━━ DOCUMENT PASSAGE

Skip to main content

Lightweight DataPipeline Documentation

Project description

dbpipe

dbpipe is a lightweight and simple way to manage data pipelines.

graph LR
A(Endpoints)-->B(Pipes)
B-->C(Jobs)
D(Schedules)-->C
C-.->E(Clusters)

Creating Endpoints

from dbpipe import EndPoint


facebook = EndPoint('Facebook','API','https://facebook.com/Posts')
facebook
{'name': 'Facebook', 'type': 'API', 'location': 'https://facebook.com/Posts'}
facebook.save()
posttable = EndPoint('DW.Facebook.Posts','Database','ServerName')
posttable
{'name': 'DW.Facebook.Posts', 'type': 'Database', 'location': 'ServerName'}
posttable.save()

Creating a Pipe

from dbpipe import Pipe


pipe = Pipe(
        name='DW',
        sources=[facebook],
        destination=posttable,
        processfile="Test.py"
    )

pipe
{'name': 'DW', 'sources': [{'name': 'Facebook', 'type': 'API', 'location': 'https://facebook.com/Posts'}], 'destination': {'name': 'DW.Facebook.Posts', 'type': 'Database', 'location': 'ServerName'}, 'logfile': None, 'processfile': 'Test.py'}
pipe.to_dict()
{'name': 'DW',
 'sources': [{'name': 'Facebook',
   'type': 'API',
   'location': 'https://facebook.com/Posts'}],
 'destination': {'name': 'DW.Facebook.Posts',
  'type': 'Database',
  'location': 'ServerName'},
 'logfile': None,
 'processfile': 'Test.py'}
pipe.save()

Creating a Schedule

from dbpipe import Schedule

schedule = Schedule(frequency="Daily", start_time="8:00AM")

schedule
{'frequency': 'Daily', 'start_time': '8:00AM', 'end_time': None, 'time_zone': 'UTC'}
schedule.to_dict()
{'frequency': 'Daily',
 'start_time': '8:00AM',
 'end_time': None,
 'time_zone': 'UTC'}

Creating a Pipe Cluster

from dbpipe.core.pipes import Cluster


clstr = Cluster([pipe,pipe])
clstr
[{'name': 'DW', 'sources': ['AdSpend', 'SocialStats'], 'destination': 'DW', 'logfile': None, 'processfile': 'Test.py'}, {'name': 'DW', 'sources': ['AdSpend', 'SocialStats'], 'destination': 'DW', 'logfile': None, 'processfile': 'Test.py'}]

Creating a Job

from dbpipe import Job


job = Job('My Job',schedule=schedule,jobs=clstr)

━━━━
━━ COLLECTED DATA

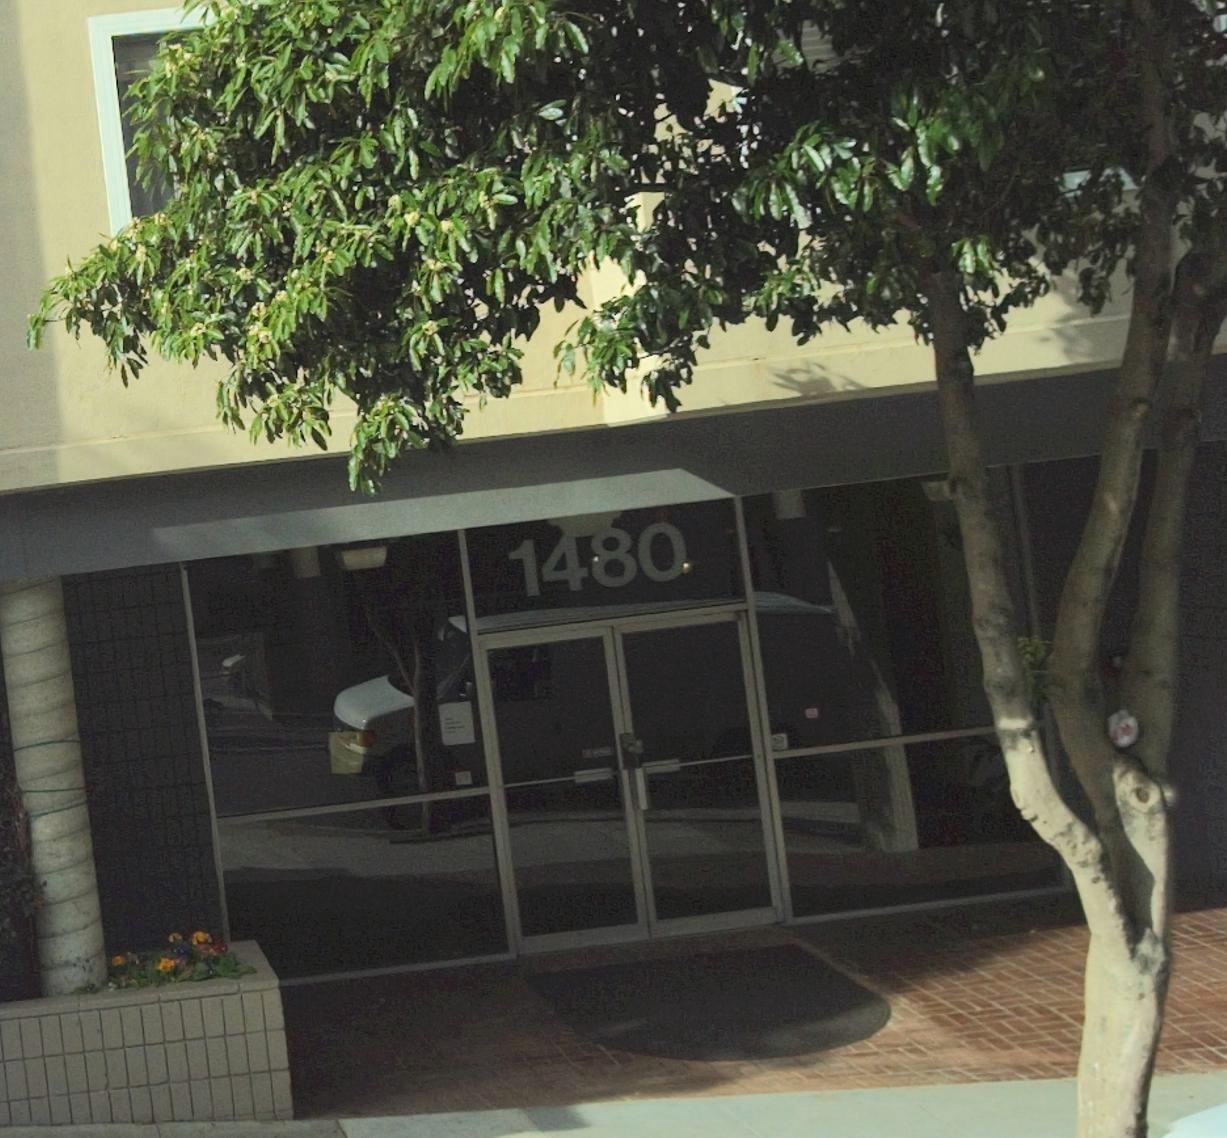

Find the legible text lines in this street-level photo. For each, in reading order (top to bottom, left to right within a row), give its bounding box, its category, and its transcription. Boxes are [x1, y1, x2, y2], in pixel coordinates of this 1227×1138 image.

[497, 512, 697, 608] StreetNumber: 1480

━━━━

Please copy the dbpipe documentation word for word, starting with "Project description" and going on through "C-.->E(Clusters)".

* [EXERCISE OUTPUT]:
Project description

dbpipe

dbpipe is a lightweight and simple way to manage data pipelines.

graph LR
A(Endpoints)-->B(Pipes)
B-->C(Jobs)
D(Schedules)-->C
C-.->E(Clusters)